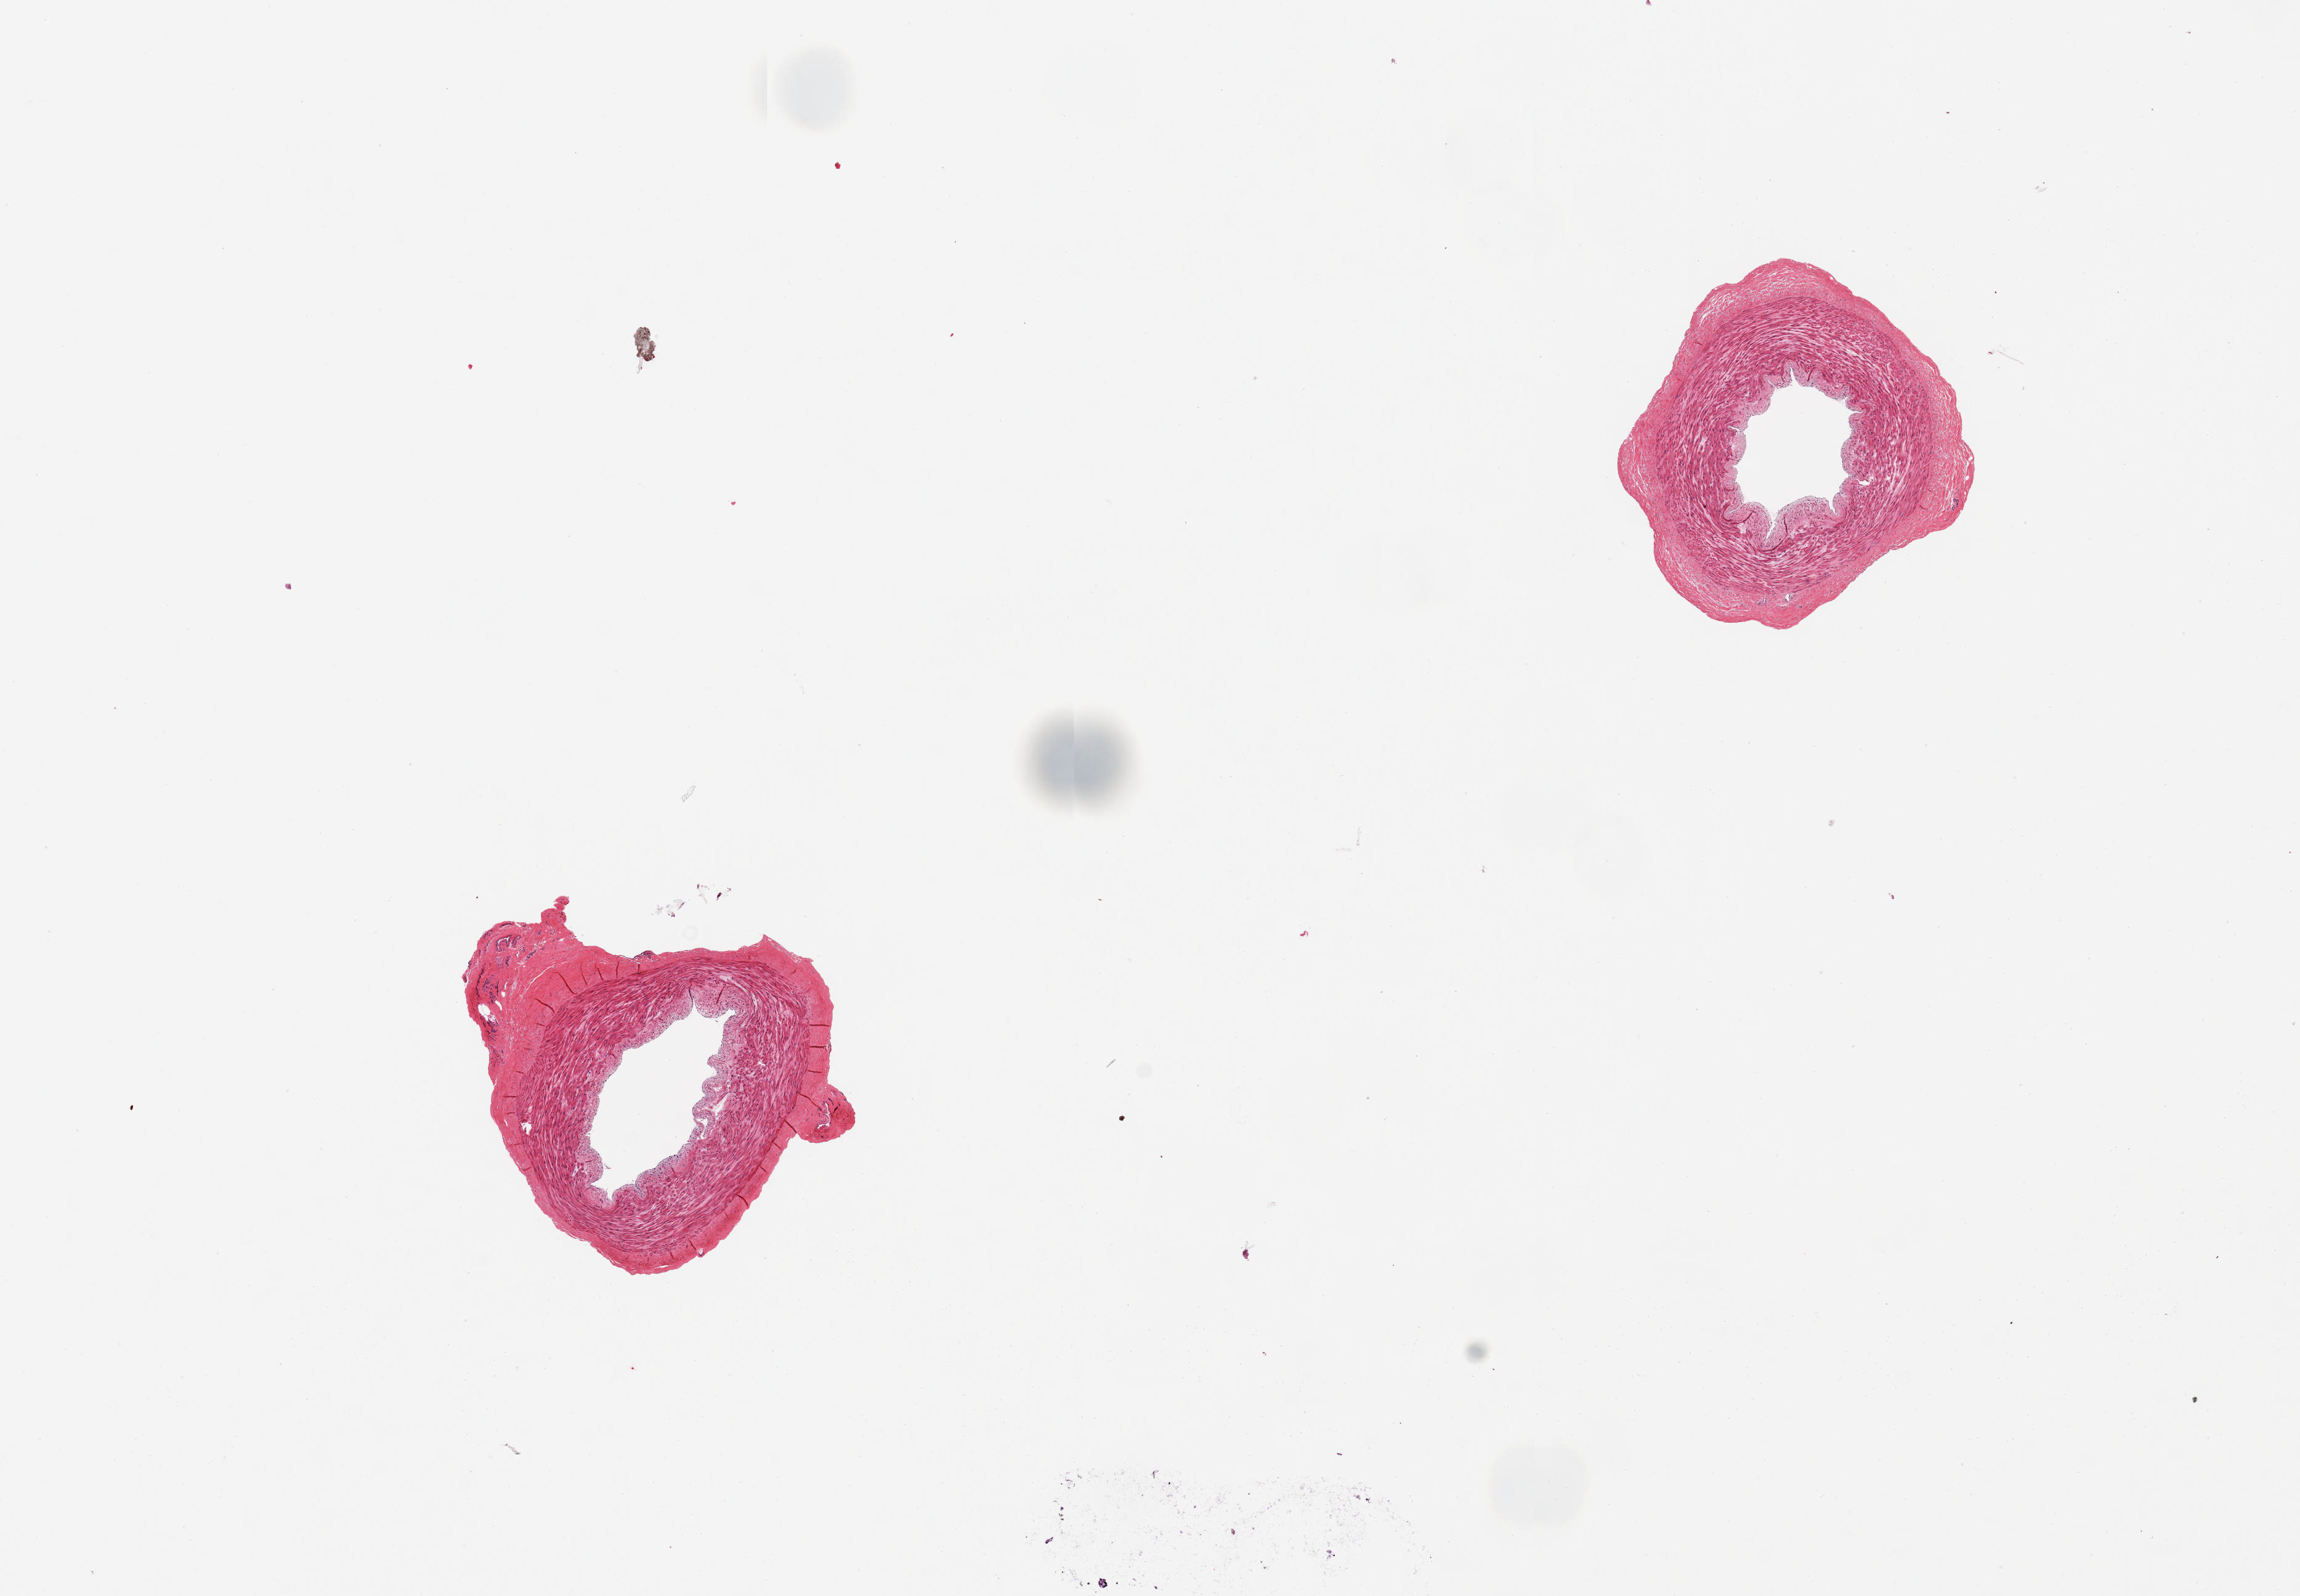
Digitized haematoxylin and eosin-stained section — low-resolution overview of the scanned area, about 14.8 x 10.2 mm (slide scanned at 20x); PAXgene-fixed paraffin-embedded (PFPE) section; target tissue: tibial artery; tissue donor sample.
Reviewer comment on this tissue sample: 2 pieces, good clean specimens, no atherosis noted.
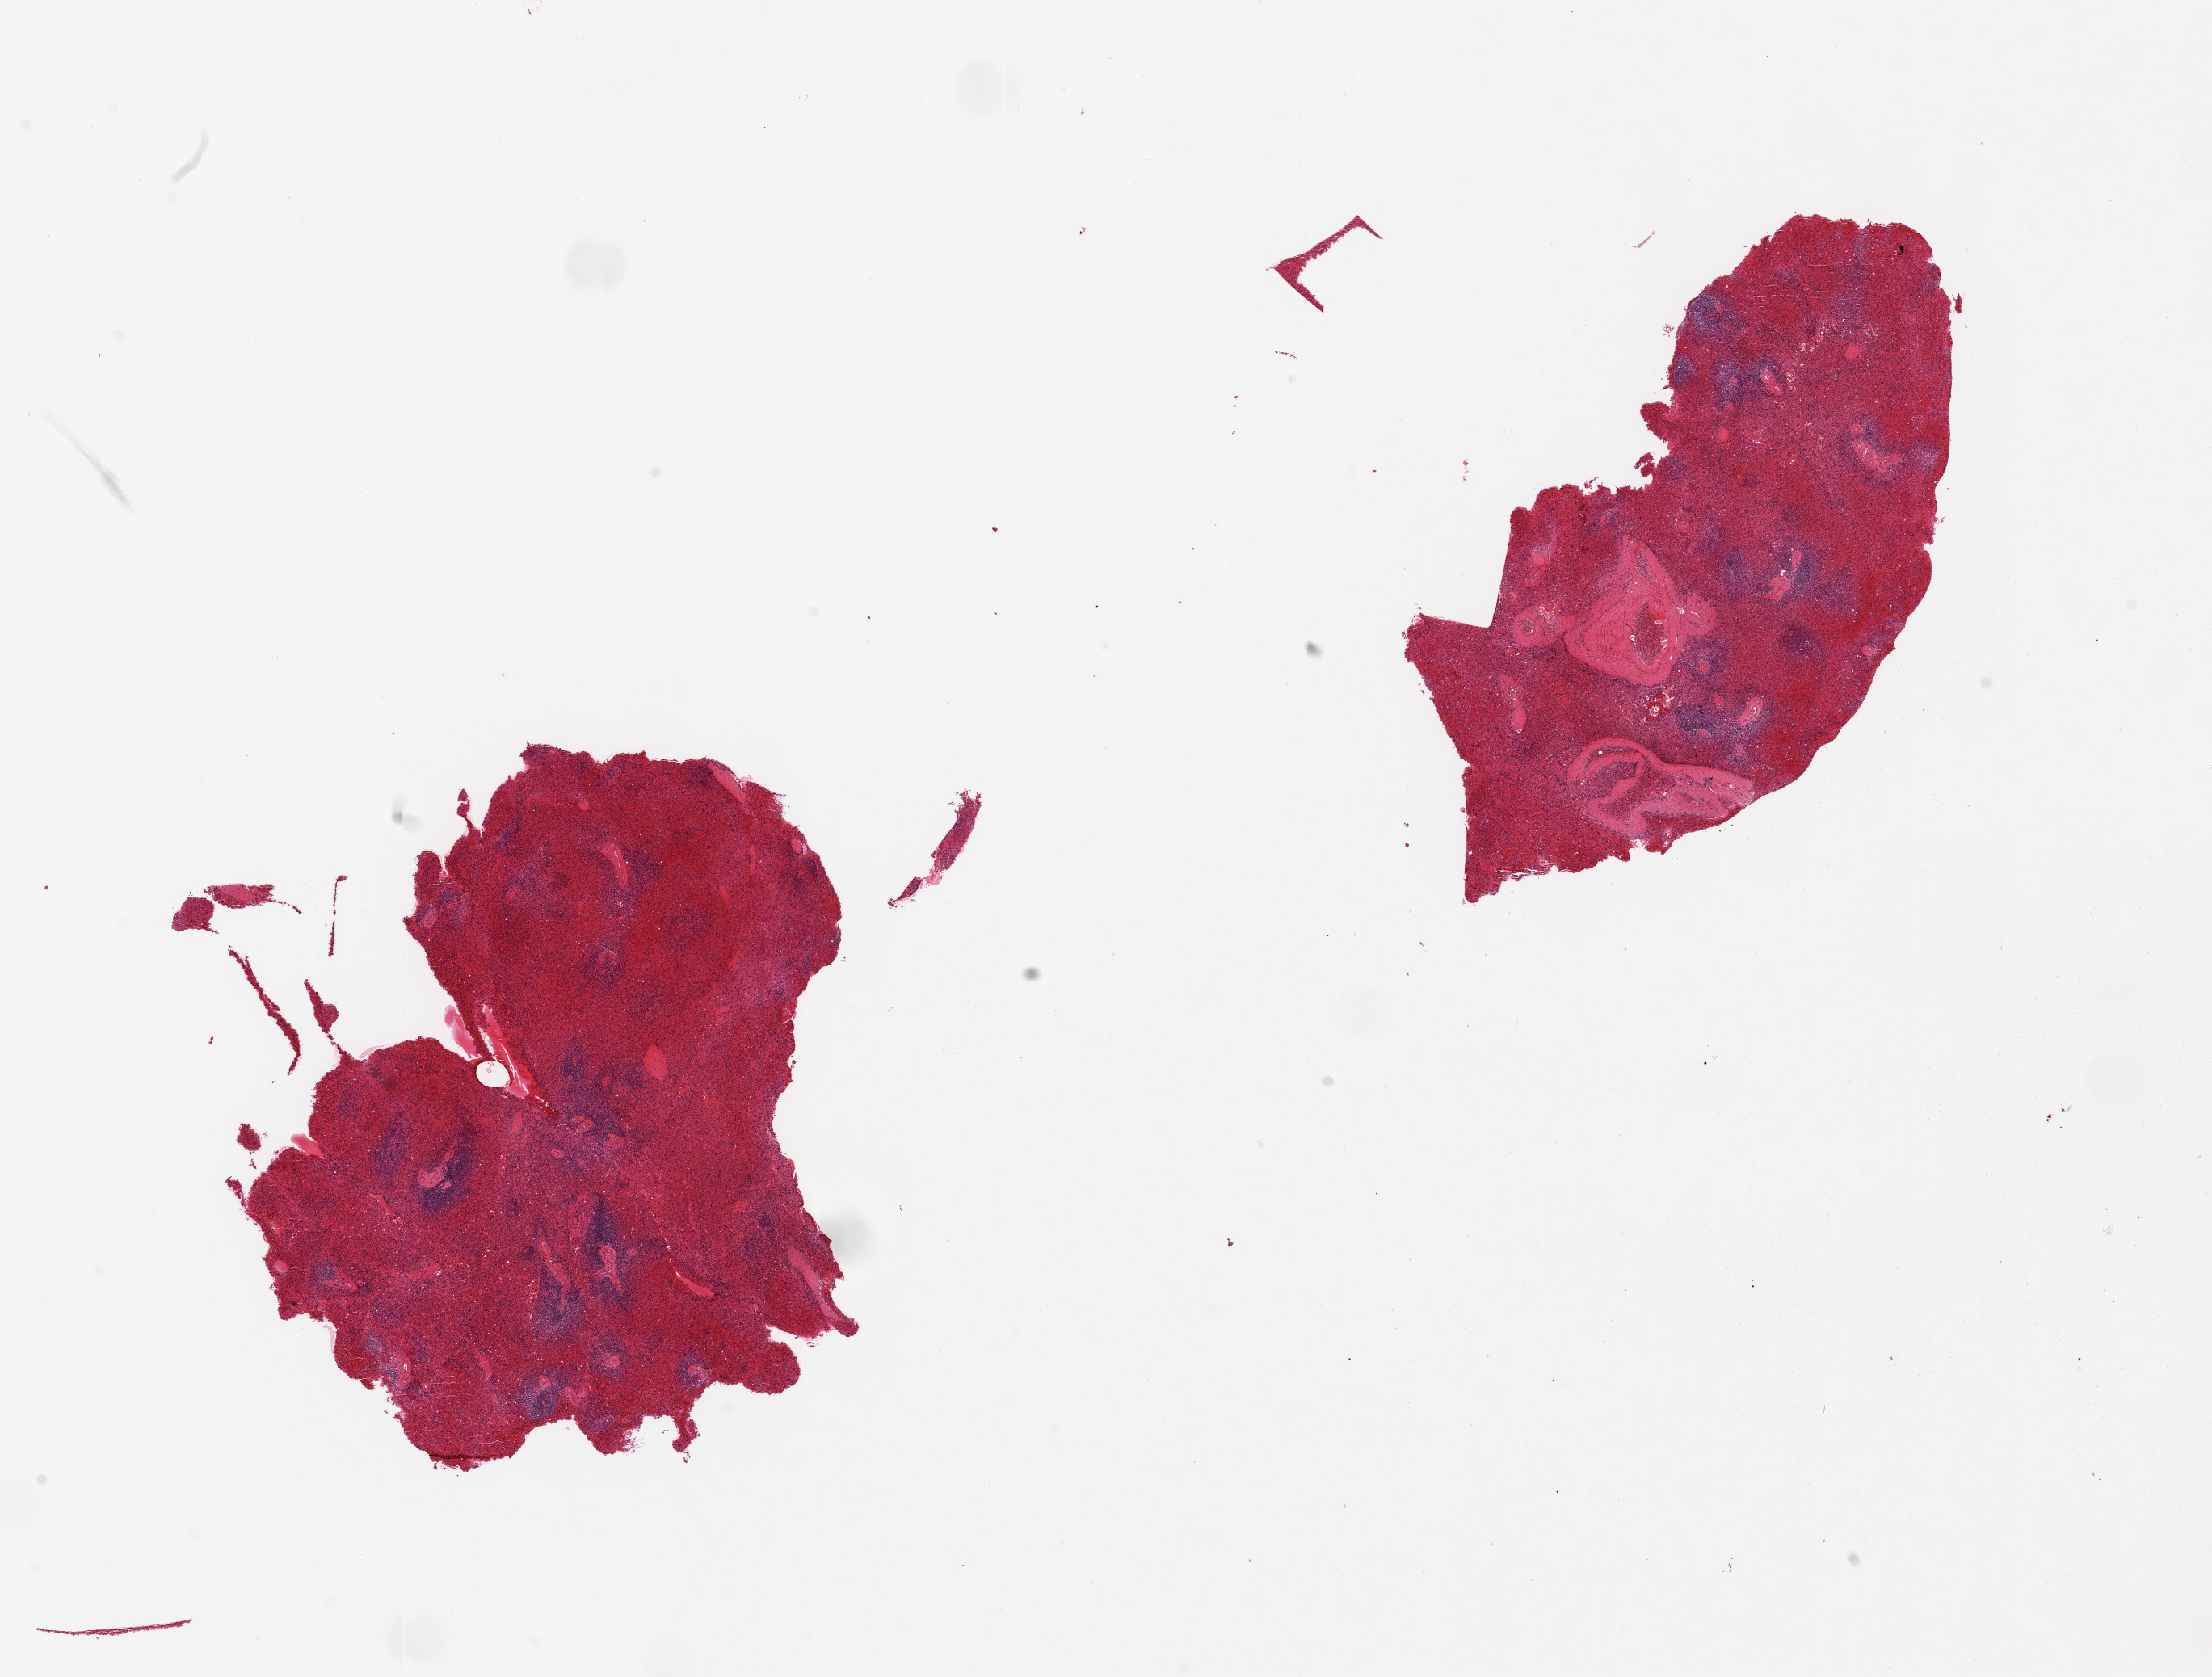
Haematoxylin and eosin whole-slide image — a low-resolution overview of the entire scanned area, about 21.7 x 16.4 mm (from a 20x scan). PAXgene-fixed, paraffin-embedded tissue. Target tissue: spleen. Tissue donor sample. Donor sex: male.
Pathologist's review note for this sample: 2 pieces, congested.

- [Task prompt] What is needed is the exact run of lines from the start of the data through the line with "Haematoxylin and eosin whole-slide", both ends included, minus the pictures.

- [Answer to this task]
Digitized haematoxylin and eosin-stained section — low-resolution overview of the scanned area, about 14.8 x 10.2 mm (slide scanned at 20x); PAXgene-fixed paraffin-embedded (PFPE) section; target tissue: tibial artery; tissue donor sample.
Reviewer comment on this tissue sample: 2 pieces, good clean specimens, no atherosis noted.
Haematoxylin and eosin whole-slide image — a low-resolution overview of the entire scanned area, about 21.7 x 16.4 mm (from a 20x scan). PAXgene-fixed, paraffin-embedded tissue. Target tissue: spleen. Tissue donor sample. Donor sex: male.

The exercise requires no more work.